Un altro pezzo dell’eccellenza italiana finisce in mano straniera. Michael Kors compra Versace. La casa di moda italiana è stata comprata per 2 miliardi di euro. Ignoto il ruolo della famiglia Versace nella nuova compagine societaria. A quanto pare però la vecchia proprietà rimarrà come socio di minoranza e Donatella Versace sarà direttrice creativa. Invece il fondo Blackstone, che deteneva il 20% della maison, dovrebbe uscire dalla società.

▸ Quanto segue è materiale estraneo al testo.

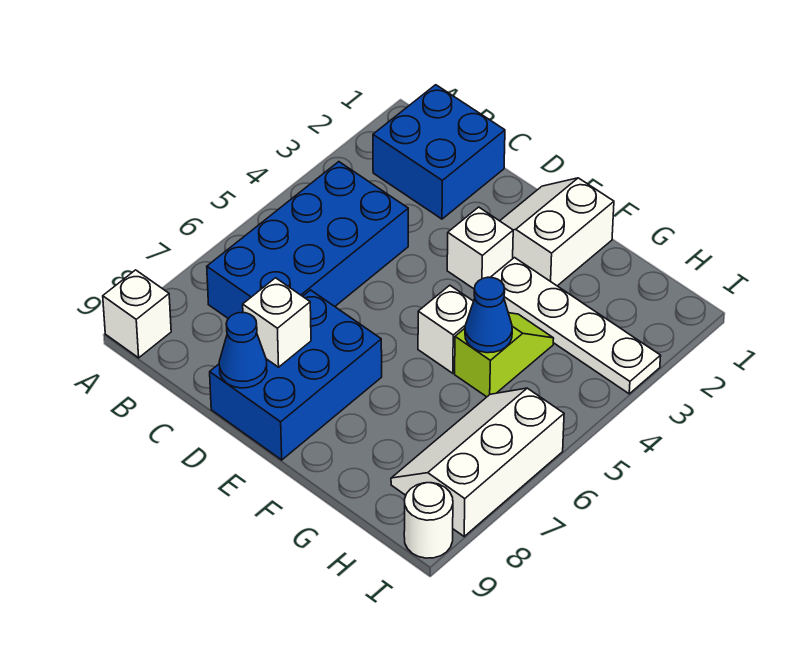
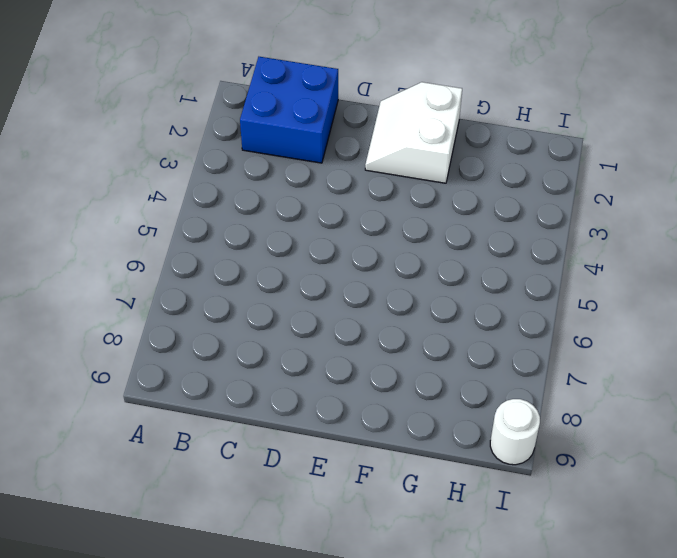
none -> white brick A9 level 1
none -> blue brick B4:C7 level 1
none -> blue brick D7:E9 level 1

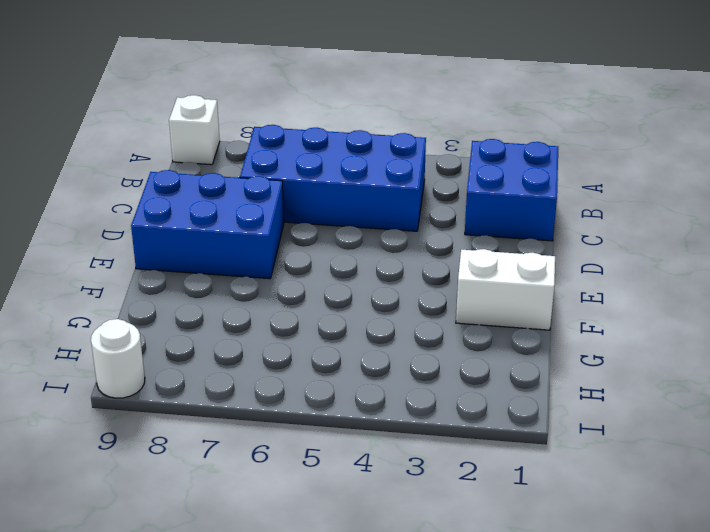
none -> white brick E3 level 1
none -> white plate F3:I3 level 1
none -> white brick F5 level 1

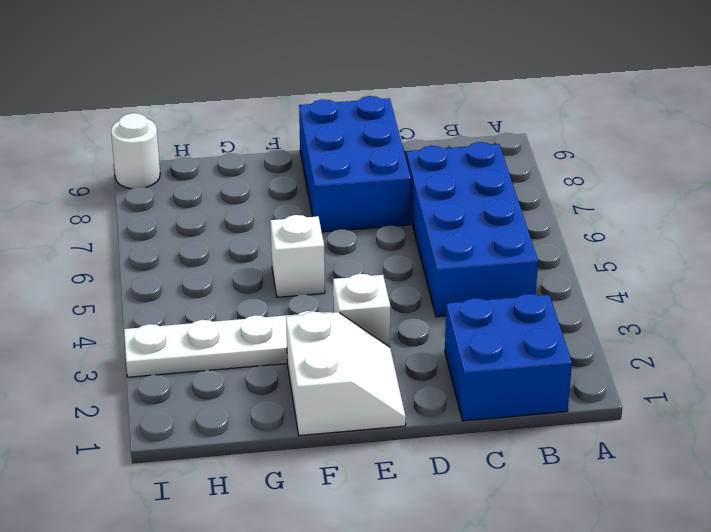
none -> white brick A9 level 1
none -> lime slope G4:G5 level 1 top 5
none -> white slope H6:I8 level 1 top I

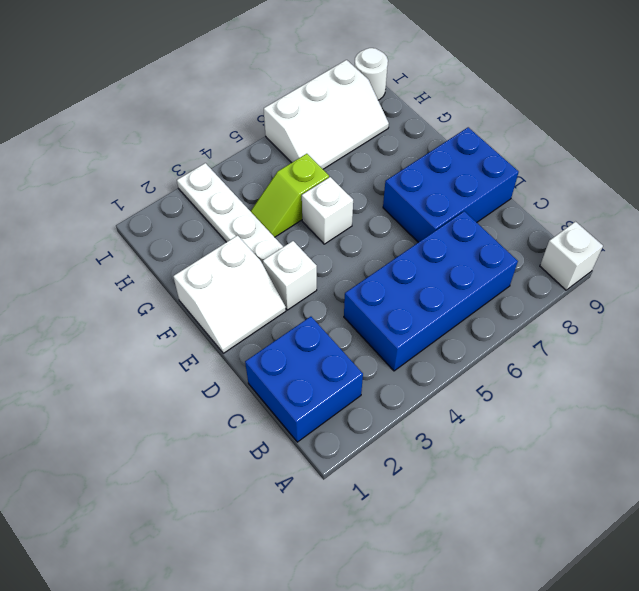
none -> white brick D8 level 2
none -> blue cone D9 level 2
none -> blue cone G5 level 2

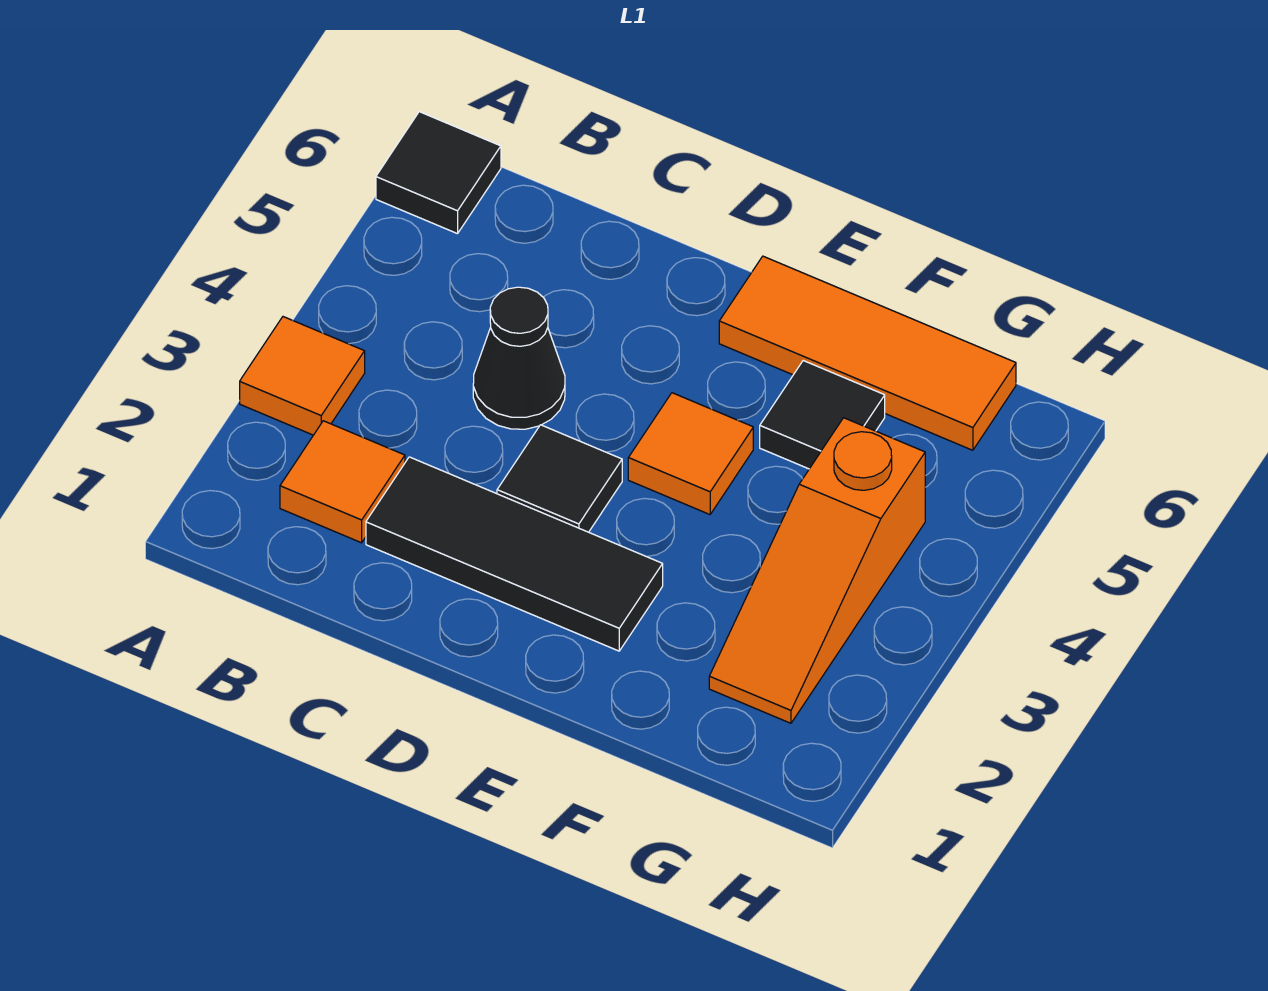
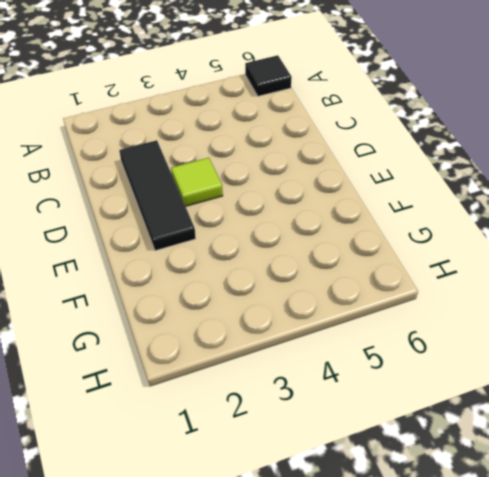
lime tile D3 level 1 -> black tile D3 level 1
none -> orange tile A3 level 1
none -> orange tile B2 level 1

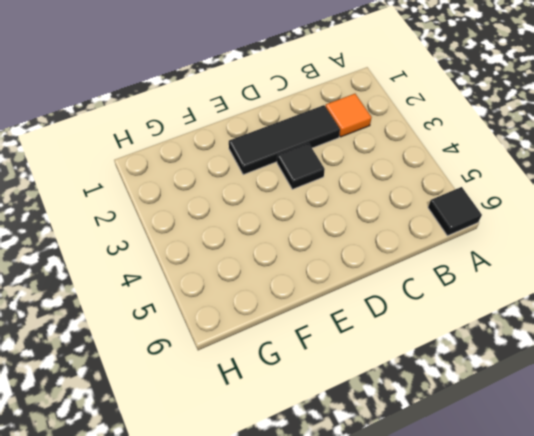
none -> orange tile A3 level 1
none -> black cone C4 level 1

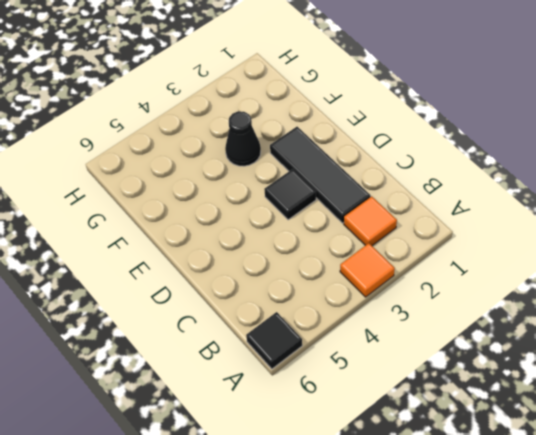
black cone F3 level 1 -> black cone C4 level 1
none -> orange tile E4 level 1
none -> orange tile E6:G6 level 1

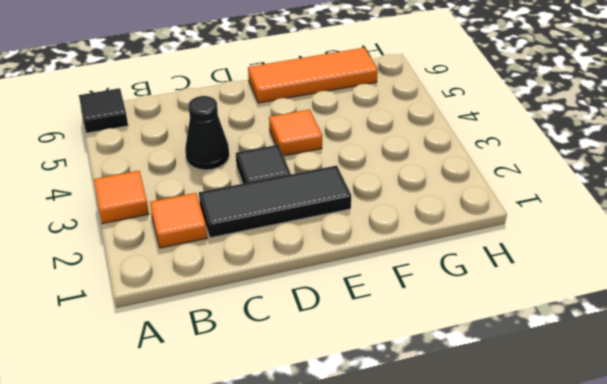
none -> black tile F5 level 1
none -> orange slope G2:G4 level 1 top 4

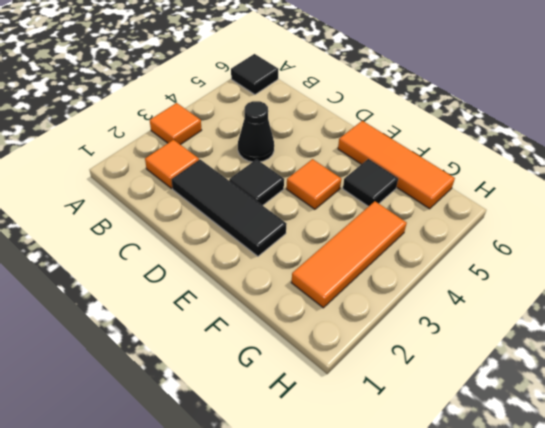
orange tile G2:G4 level 1 -> orange slope G2:G4 level 1 top 4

Kors continua la sua espansione

Lo scorso anno ha rilevato anche Jimmy Choo per 1,2 miliardi di dollari. Ora preleva la griffe fondata alla fine degli anni Settanta da Gianni Versace. Tuttavia il titolo di Michael Kors ha perso il 7,4% in apertura di Borsa a New York. Versace è controllata per l’80% da Givi, una holding la cui maggioranza (50%) è nelle mani di Allegra Versace Beck, il 20% in quelle di sua madre Donatella, direttrice dello stile, e il 30% in quelle dello zio Santo Versace, che aveva fondato l’azienda insieme al fratello designer Gianni nel 1978. Lo zio Gianni è morto assassinato a Miami nel luglio del 1997.

Nella società operativa, la Gianni Versace spa, è presente con il 20% il fondo americano Blackstone che aveva rilevato la partecipazione nel febbraio del 2014, valutando la società 1 miliardo di euro, con l’obiettivo di quotarla in Borsa. L’arrivo sul mercato era stato avviato dall’ex ad Gian Giacomo Ferraris, ma si era fermato quando il ceo due anni fa è stato sostituito da Jonathan Akeroyd.

Gli emoticon delle tre scimmiette: “non vedo, non sento, non parlo”. E’ la modalità scelta da Santo Versace per rispondere ad un tentativo di contatto dell’agenzia Ansa. Versace è il presidente della casa di moda fondata dal fratello Gianni.